I am alive. I am able to be happy or sad or mad or angry or blissful or full of hope or full of life. My friend Debbie is not. With all the stuff I complain about in my life through sickness I have to remember that I am STILL HERE. Debbie is teaching me even though she is not here on earth anymore. She made such a mark in my life in the last two years and never once said something negative. Do you think she didn't have problems? She did. Do you think she didn't have illness or heartache or even bad days? She did. She had many days of wondering. Days of depression of missing her son who was in heaven. Days were she was sad or mad. Everyone does because we are human. Debbie CHOSE to live her life, to be positive and to LOVE. She complimented every person she met. She made you FEEL like you were apart of her family since day one. She would tell me that I was in her "inner circle" which made me feel so good. She always made everyone feel good! She was amazing. When people pass we try to remember the good and not the bad things about them. With Debbie....there WAS only good! May she rest in peace. Its hard for me to say it was in Gods timing but to me it really is. She is dancing with her other son now and I know she is looking down at her other son, watching him and is going to help him be ok.

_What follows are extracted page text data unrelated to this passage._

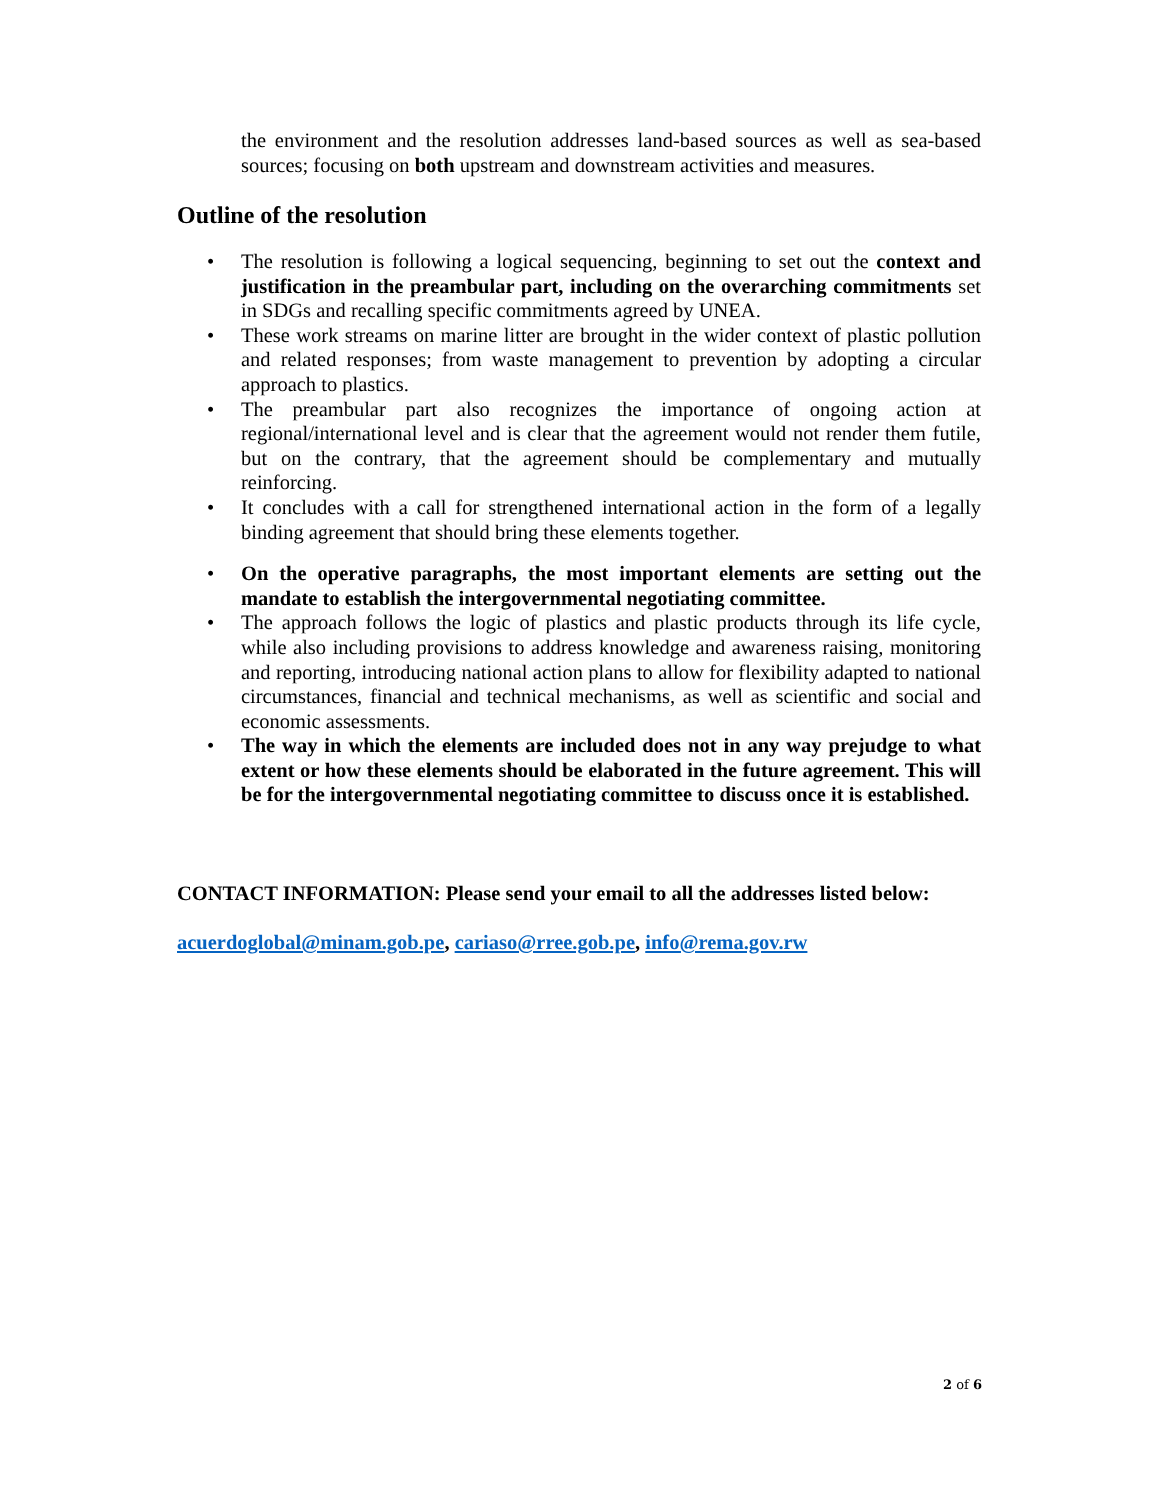the environment and the resolution addresses land-based sources as well as sea-based sources; focusing on both upstream and downstream activities and measures.
Outline of the resolution
• The resolution is following a logical sequencing, beginning to set out the context and justification in the preambular part, including on the overarching commitments set in SDGs and recalling specific commitments agreed by UNEA.
• These work streams on marine litter are brought in the wider context of plastic pollution and related responses; from waste management to prevention by adopting a circular approach to plastics.
• The preambular part also recognizes the importance of ongoing action at regional/international level and is clear that the agreement would not render them futile, but on the contrary, that the agreement should be complementary and mutually reinforcing.
• It concludes with a call for strengthened international action in the form of a legally binding agreement that should bring these elements together.
• On the operative paragraphs, the most important elements are setting out the mandate to establish the intergovernmental negotiating committee.
• The approach follows the logic of plastics and plastic products through its life cycle, while also including provisions to address knowledge and awareness raising, monitoring and reporting, introducing national action plans to allow for flexibility adapted to national circumstances, financial and technical mechanisms, as well as scientific and social and economic assessments.
• The way in which the elements are included does not in any way prejudge to what extent or how these elements should be elaborated in the future agreement. This will be for the intergovernmental negotiating committee to discuss once it is established.
CONTACT INFORMATION: Please send your email to all the addresses listed below:
acuerdoglobal@minam.gob.pe, cariaso@rree.gob.pe, info@rema.gov.rw
2 of 6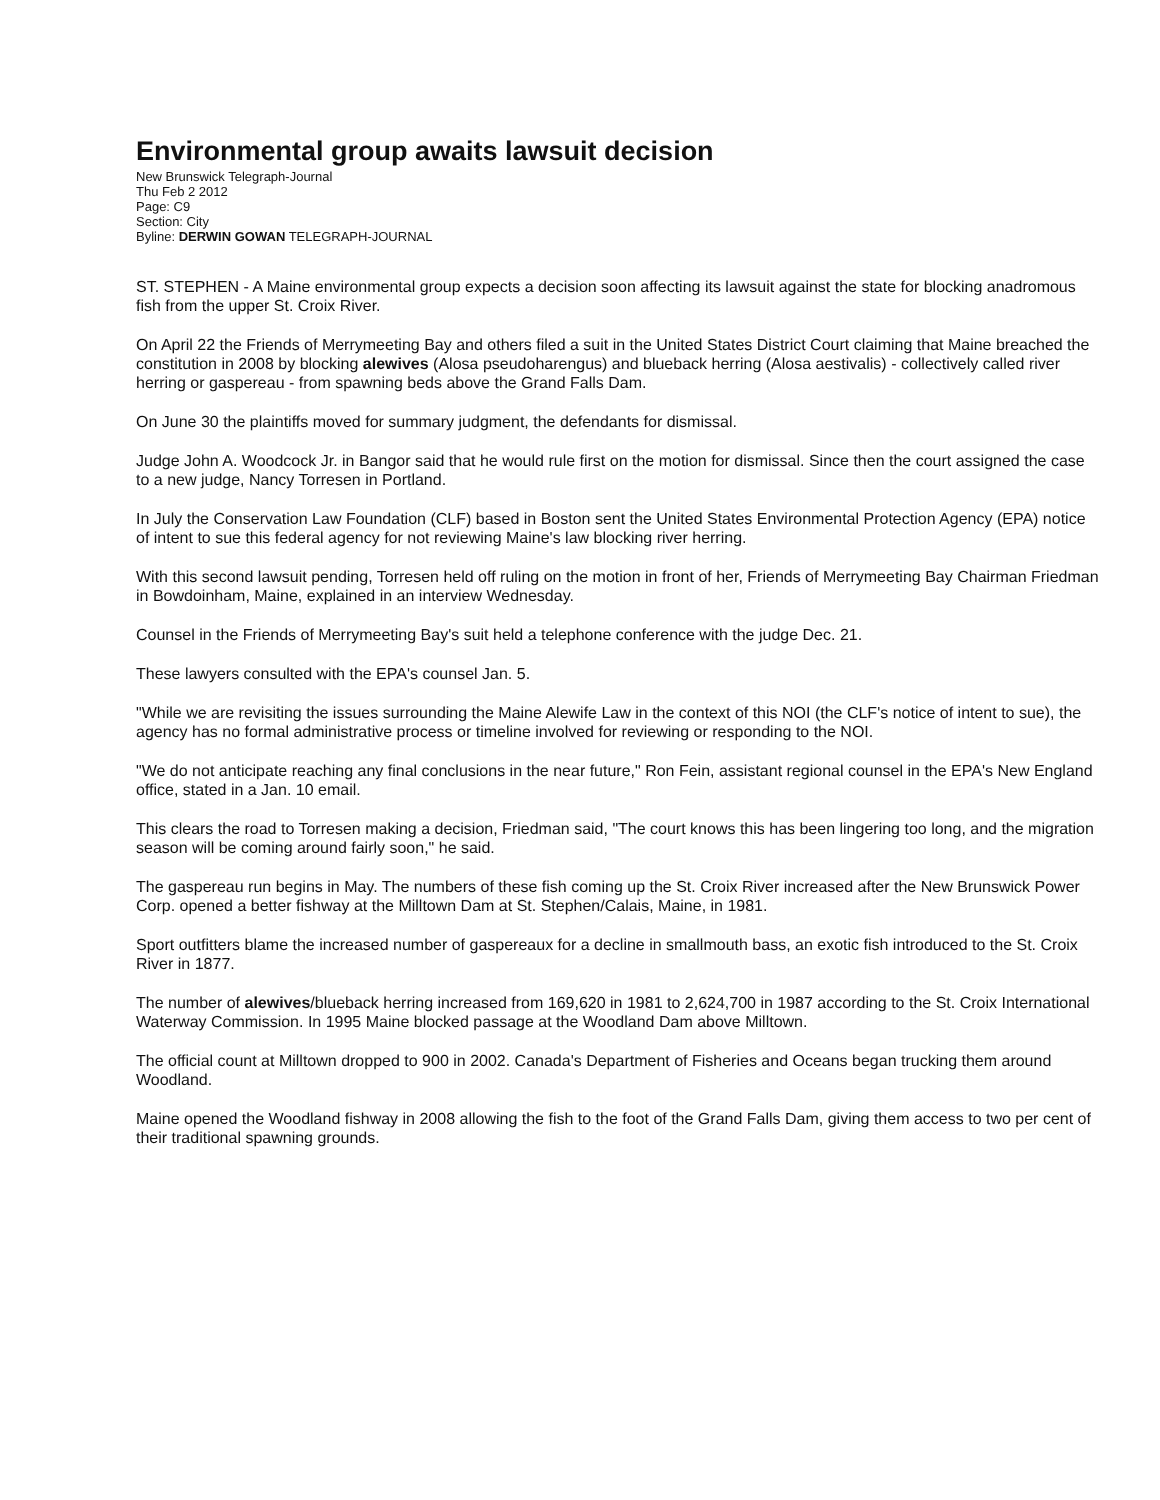Environmental group awaits lawsuit decision
New Brunswick Telegraph-Journal
Thu Feb 2 2012
Page: C9
Section: City
Byline: DERWIN GOWAN TELEGRAPH-JOURNAL
ST. STEPHEN - A Maine environmental group expects a decision soon affecting its lawsuit against the state for blocking anadromous fish from the upper St. Croix River.
On April 22 the Friends of Merrymeeting Bay and others filed a suit in the United States District Court claiming that Maine breached the constitution in 2008 by blocking alewives (Alosa pseudoharengus) and blueback herring (Alosa aestivalis) - collectively called river herring or gaspereau - from spawning beds above the Grand Falls Dam.
On June 30 the plaintiffs moved for summary judgment, the defendants for dismissal.
Judge John A. Woodcock Jr. in Bangor said that he would rule first on the motion for dismissal. Since then the court assigned the case to a new judge, Nancy Torresen in Portland.
In July the Conservation Law Foundation (CLF) based in Boston sent the United States Environmental Protection Agency (EPA) notice of intent to sue this federal agency for not reviewing Maine's law blocking river herring.
With this second lawsuit pending, Torresen held off ruling on the motion in front of her, Friends of Merrymeeting Bay Chairman Friedman in Bowdoinham, Maine, explained in an interview Wednesday.
Counsel in the Friends of Merrymeeting Bay's suit held a telephone conference with the judge Dec. 21.
These lawyers consulted with the EPA's counsel Jan. 5.
"While we are revisiting the issues surrounding the Maine Alewife Law in the context of this NOI (the CLF's notice of intent to sue), the agency has no formal administrative process or timeline involved for reviewing or responding to the NOI.
"We do not anticipate reaching any final conclusions in the near future," Ron Fein, assistant regional counsel in the EPA's New England office, stated in a Jan. 10 email.
This clears the road to Torresen making a decision, Friedman said, "The court knows this has been lingering too long, and the migration season will be coming around fairly soon," he said.
The gaspereau run begins in May. The numbers of these fish coming up the St. Croix River increased after the New Brunswick Power Corp. opened a better fishway at the Milltown Dam at St. Stephen/Calais, Maine, in 1981.
Sport outfitters blame the increased number of gaspereaux for a decline in smallmouth bass, an exotic fish introduced to the St. Croix River in 1877.
The number of alewives/blueback herring increased from 169,620 in 1981 to 2,624,700 in 1987 according to the St. Croix International Waterway Commission. In 1995 Maine blocked passage at the Woodland Dam above Milltown.
The official count at Milltown dropped to 900 in 2002. Canada's Department of Fisheries and Oceans began trucking them around Woodland.
Maine opened the Woodland fishway in 2008 allowing the fish to the foot of the Grand Falls Dam, giving them access to two per cent of their traditional spawning grounds.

Say your I love you's, compliment people, make them feel good about themselves, help others, love others, love animals, be compassionate, work hard, think outside the box, play, do art, be creative, always be helpful.......................that is what I have learned more from my friend. I just wish I would of learned this lesson more so before she passed than after. I love you Debbie! Your spirit will go on. Finn and I are going to keep talking to each other till we heal, but we know you are wrapped in Gods tender arms. I love you! Thank you for being you! Thank you! Finn and I will continue to talk about you and I promise you that we will make sure that he is ok! We love you.
Long weekend and not going to leave each other sides |
Rae, you write so beautifully about Debbie that I feel like I knew her. I'm positive she would be ecstatic and grateful to know you have Finnegan. Hold those memories of her close - death changes but does NOT end relationships. I'm so very sorry for your heartbreaking loss, and wish you peace and comfort in this difficult time.